[Records to use]:
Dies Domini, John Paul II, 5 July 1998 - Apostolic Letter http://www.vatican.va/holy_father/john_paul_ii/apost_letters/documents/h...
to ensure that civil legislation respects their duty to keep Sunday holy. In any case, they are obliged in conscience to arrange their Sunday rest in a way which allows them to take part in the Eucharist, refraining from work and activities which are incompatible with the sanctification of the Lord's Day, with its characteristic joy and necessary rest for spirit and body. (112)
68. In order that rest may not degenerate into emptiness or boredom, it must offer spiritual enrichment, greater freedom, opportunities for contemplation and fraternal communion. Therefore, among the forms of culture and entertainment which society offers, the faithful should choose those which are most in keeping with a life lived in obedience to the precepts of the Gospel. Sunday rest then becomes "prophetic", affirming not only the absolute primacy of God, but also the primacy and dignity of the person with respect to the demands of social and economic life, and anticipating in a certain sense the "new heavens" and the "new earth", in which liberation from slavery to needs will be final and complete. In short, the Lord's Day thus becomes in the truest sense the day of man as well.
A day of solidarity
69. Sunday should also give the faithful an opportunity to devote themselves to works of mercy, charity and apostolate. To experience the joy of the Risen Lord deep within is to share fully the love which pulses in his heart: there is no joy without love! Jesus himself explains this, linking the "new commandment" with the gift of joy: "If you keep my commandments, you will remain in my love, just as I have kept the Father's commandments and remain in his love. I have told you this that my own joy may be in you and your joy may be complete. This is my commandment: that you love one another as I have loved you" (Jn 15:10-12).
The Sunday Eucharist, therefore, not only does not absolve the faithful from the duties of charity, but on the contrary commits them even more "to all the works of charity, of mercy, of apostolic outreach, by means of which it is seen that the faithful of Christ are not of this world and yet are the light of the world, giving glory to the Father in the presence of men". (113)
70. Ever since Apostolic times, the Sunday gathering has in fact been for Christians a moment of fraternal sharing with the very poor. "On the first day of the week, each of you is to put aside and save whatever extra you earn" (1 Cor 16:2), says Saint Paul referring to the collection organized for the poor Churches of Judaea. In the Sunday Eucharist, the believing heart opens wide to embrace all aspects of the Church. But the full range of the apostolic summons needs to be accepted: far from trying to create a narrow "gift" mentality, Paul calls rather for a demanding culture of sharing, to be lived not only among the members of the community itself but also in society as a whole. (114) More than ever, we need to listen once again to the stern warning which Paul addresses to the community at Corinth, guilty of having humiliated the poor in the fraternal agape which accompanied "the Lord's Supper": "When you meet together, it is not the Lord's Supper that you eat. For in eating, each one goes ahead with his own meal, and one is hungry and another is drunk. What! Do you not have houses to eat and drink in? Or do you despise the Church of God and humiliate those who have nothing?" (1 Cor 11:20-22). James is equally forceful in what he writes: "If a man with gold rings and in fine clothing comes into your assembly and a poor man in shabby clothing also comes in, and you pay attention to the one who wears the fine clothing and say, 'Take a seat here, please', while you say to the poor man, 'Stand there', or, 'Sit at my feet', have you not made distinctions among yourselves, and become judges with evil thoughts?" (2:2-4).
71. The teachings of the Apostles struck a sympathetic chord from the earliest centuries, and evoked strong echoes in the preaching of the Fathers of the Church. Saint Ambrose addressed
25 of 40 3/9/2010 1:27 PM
* * *
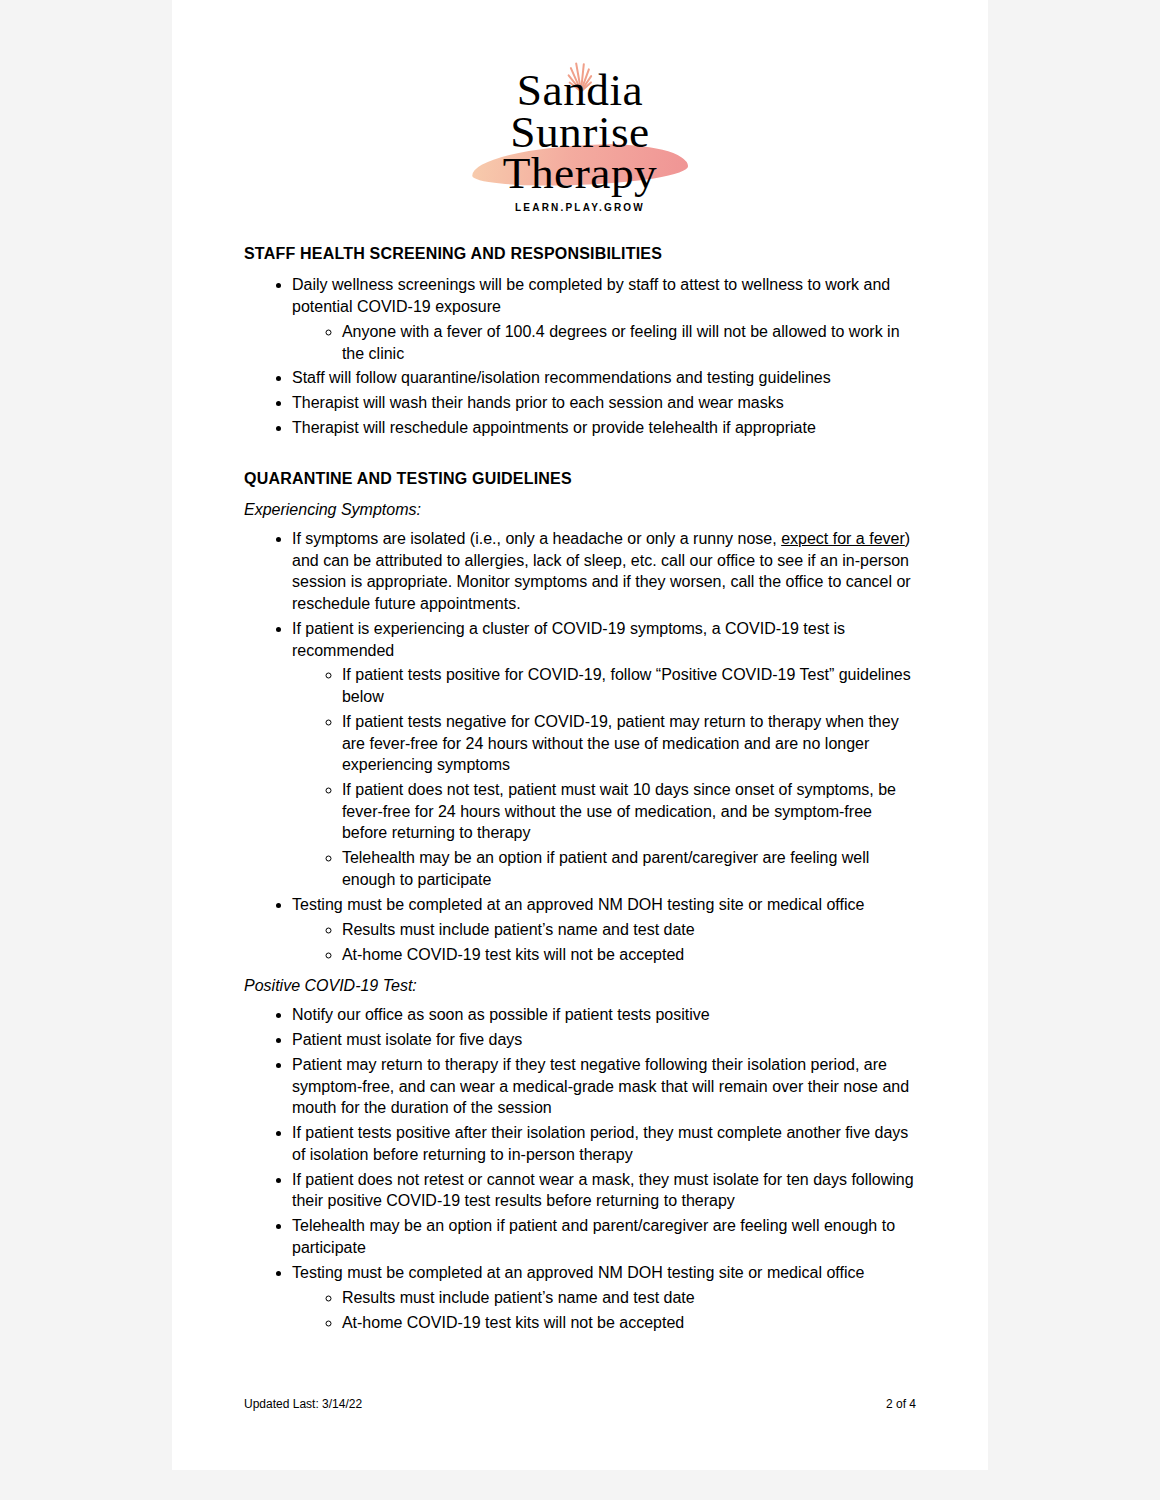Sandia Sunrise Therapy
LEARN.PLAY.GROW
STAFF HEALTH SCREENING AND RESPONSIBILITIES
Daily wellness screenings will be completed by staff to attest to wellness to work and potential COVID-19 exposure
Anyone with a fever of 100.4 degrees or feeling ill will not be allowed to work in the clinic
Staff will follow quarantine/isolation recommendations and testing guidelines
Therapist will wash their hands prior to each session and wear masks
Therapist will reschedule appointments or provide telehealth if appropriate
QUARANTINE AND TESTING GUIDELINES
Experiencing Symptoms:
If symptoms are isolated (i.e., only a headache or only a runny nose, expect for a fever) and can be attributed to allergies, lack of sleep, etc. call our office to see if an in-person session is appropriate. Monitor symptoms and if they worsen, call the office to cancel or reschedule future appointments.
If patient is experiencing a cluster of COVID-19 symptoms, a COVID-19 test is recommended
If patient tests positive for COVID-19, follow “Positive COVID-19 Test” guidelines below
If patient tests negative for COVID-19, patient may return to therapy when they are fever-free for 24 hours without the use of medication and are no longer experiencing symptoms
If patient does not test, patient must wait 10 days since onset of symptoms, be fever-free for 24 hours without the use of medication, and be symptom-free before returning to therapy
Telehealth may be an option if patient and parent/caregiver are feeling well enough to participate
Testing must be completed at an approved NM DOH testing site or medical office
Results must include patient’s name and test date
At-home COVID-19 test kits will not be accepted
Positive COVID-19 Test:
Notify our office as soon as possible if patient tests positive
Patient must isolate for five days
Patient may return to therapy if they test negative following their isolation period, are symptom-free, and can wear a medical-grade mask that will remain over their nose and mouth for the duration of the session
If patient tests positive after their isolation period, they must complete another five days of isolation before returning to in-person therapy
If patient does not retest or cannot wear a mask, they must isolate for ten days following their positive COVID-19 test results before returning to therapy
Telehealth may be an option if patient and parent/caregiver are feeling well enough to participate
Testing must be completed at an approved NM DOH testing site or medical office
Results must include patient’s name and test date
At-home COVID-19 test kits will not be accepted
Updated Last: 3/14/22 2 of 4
* * *
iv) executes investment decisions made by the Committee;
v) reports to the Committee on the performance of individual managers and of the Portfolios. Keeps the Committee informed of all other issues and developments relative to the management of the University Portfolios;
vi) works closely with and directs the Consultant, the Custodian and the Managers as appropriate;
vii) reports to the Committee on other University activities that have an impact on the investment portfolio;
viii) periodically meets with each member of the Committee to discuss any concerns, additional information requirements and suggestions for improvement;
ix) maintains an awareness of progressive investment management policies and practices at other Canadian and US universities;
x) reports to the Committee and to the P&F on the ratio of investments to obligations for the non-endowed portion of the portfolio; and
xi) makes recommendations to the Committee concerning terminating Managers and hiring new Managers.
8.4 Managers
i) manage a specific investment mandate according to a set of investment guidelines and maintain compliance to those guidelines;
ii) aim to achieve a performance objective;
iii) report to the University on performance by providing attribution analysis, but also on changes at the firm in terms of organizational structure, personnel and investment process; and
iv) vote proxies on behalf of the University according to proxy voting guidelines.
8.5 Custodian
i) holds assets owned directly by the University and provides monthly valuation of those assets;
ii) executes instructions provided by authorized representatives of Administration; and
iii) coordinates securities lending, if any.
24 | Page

[What is needed]: From the records above, retype only the lines starting at the line that contains "Patient may return to therapy if" and ending at the line that contains "Updated Last: 3/14/22 2 of 4", both included.

[Exercise output]:
Patient may return to therapy if they test negative following their isolation period, are symptom-free, and can wear a medical-grade mask that will remain over their nose and mouth for the duration of the session
If patient tests positive after their isolation period, they must complete another five days of isolation before returning to in-person therapy
If patient does not retest or cannot wear a mask, they must isolate for ten days following their positive COVID-19 test results before returning to therapy
Telehealth may be an option if patient and parent/caregiver are feeling well enough to participate
Testing must be completed at an approved NM DOH testing site or medical office
Results must include patient’s name and test date
At-home COVID-19 test kits will not be accepted
Updated Last: 3/14/22 2 of 4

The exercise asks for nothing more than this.